Check for plans in update all mirrors worker
What does this MR do?
When we disable the free_period_for_pull_mirroring
feature flag, we try to process a lot of mirrors on free private projects, that can no longer be processed. If we do the check in Ruby, we put a lot of strain on the worker, and make things worse for paying and public projects.
We could mark the mirrors as failed if they don't have a license, or not as mirrors at all, but then you'd need to re-enable your mirror after starting a subscription, which isn't ideal.
This change makes the query only select projects that are either public or on paid plans. This prevents us from needing to iterate through a bunch of mirrors that were set up on free private projects when pull mirrors were free, and still allows those projects to just work if they do start using a paid plan.
Query plans
Old:
gitlabhq_production=> EXPLAIN ANALYZE SELECT "projects".* FROM "projects" INNER JOIN project_mirror_data import_state ON import_state.project_id = projects.id WHERE "projects"."archived" = FALSE AND "projects"."mirror" = TRUE AND "import_state"."status" NOT IN ('scheduled', 'started') AND (import_state.next_execution_timestamp <= '2020-03-23 13:43:55.245995') AND (import_state.retry_count <= 14) ORDER BY import_state.next_execution_timestamp LIMIT 500;
QUERY PLAN
-----------------------------------------------------------------------------------------------------------------------------------------------------------------------------------------------------------------
Limit (cost=0.99..144891.78 rows=500 width=761) (actual time=167.322..185.315 rows=4 loops=1)
-> Nested Loop (cost=0.99..357301.67 rows=1233 width=761) (actual time=167.321..185.313 rows=4 loops=1)
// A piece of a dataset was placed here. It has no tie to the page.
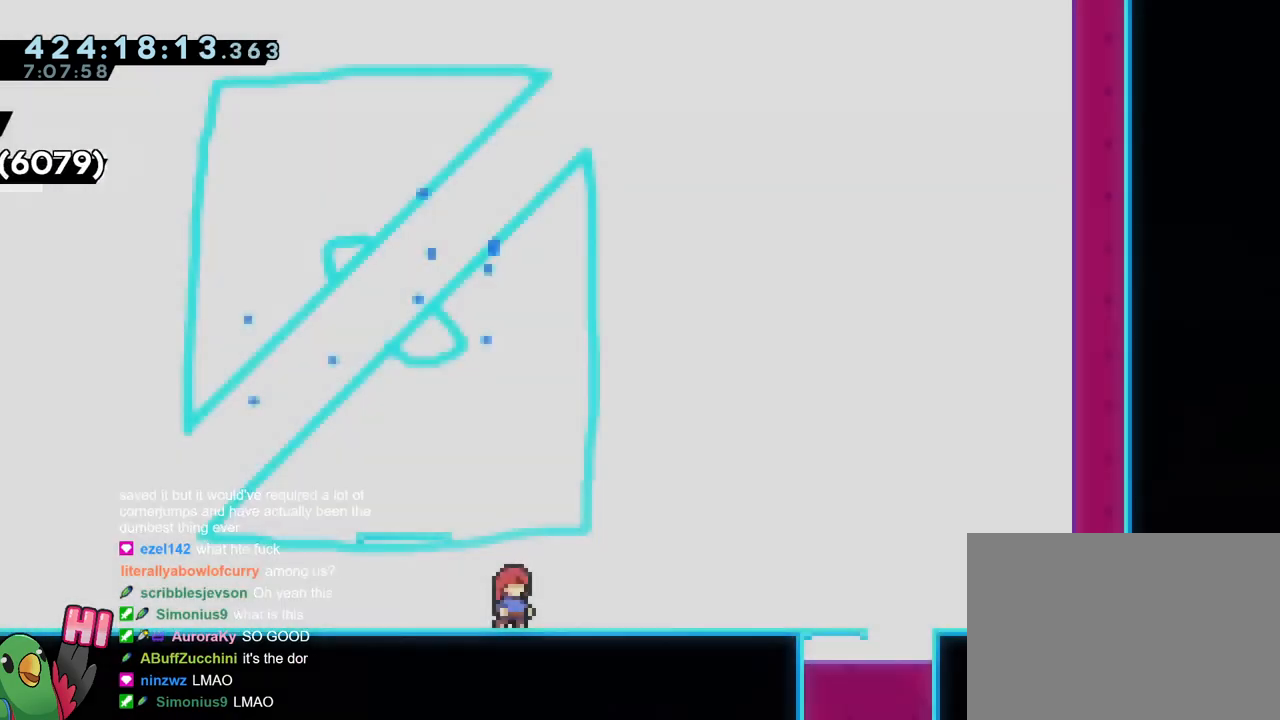
{"buttons": ["START"], "left_stick": "center", "right_stick": "center", "events": [[400, "START", "down"]]}
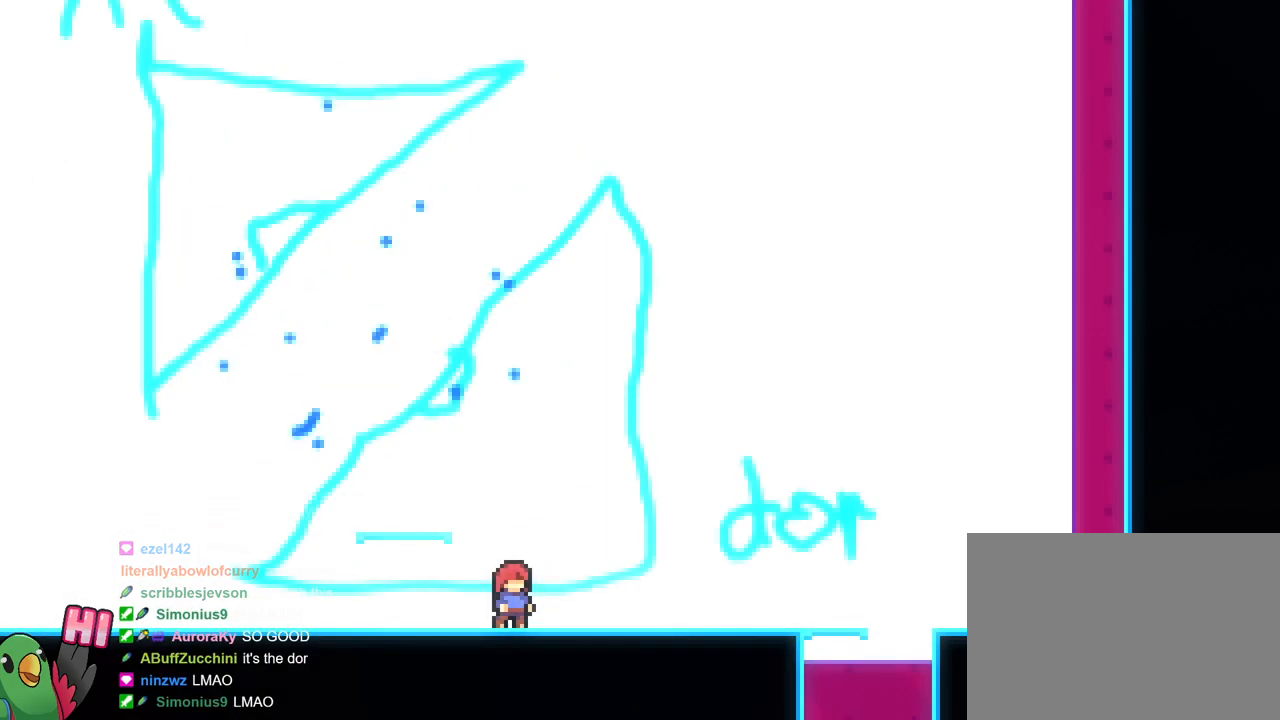
{"buttons": [], "left_stick": "center", "right_stick": "center", "events": [[17, "START", "up"]]}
-> Index Scan using index_mirror_data_on_next_execution_and_retry_count on project_mirror_data import_state (cost=0.56..102274.28 rows=95083 width=12) (actual time=0.498..81.842 rows=19303 loops=1)
Index Cond: ((next_execution_timestamp <= '2020-03-23 13:43:55.245995+00'::timestamp with time zone) AND (retry_count <= 14))
Filter: ((status)::text <> ALL ('{scheduled,started}'::text[]))
Rows Removed by Filter: 180
-> Index Scan using projects_pkey on projects (cost=0.43..2.67 rows=1 width=753) (actual time=0.005..0.005 rows=0 loops=19303)
Index Cond: (id = import_state.project_id)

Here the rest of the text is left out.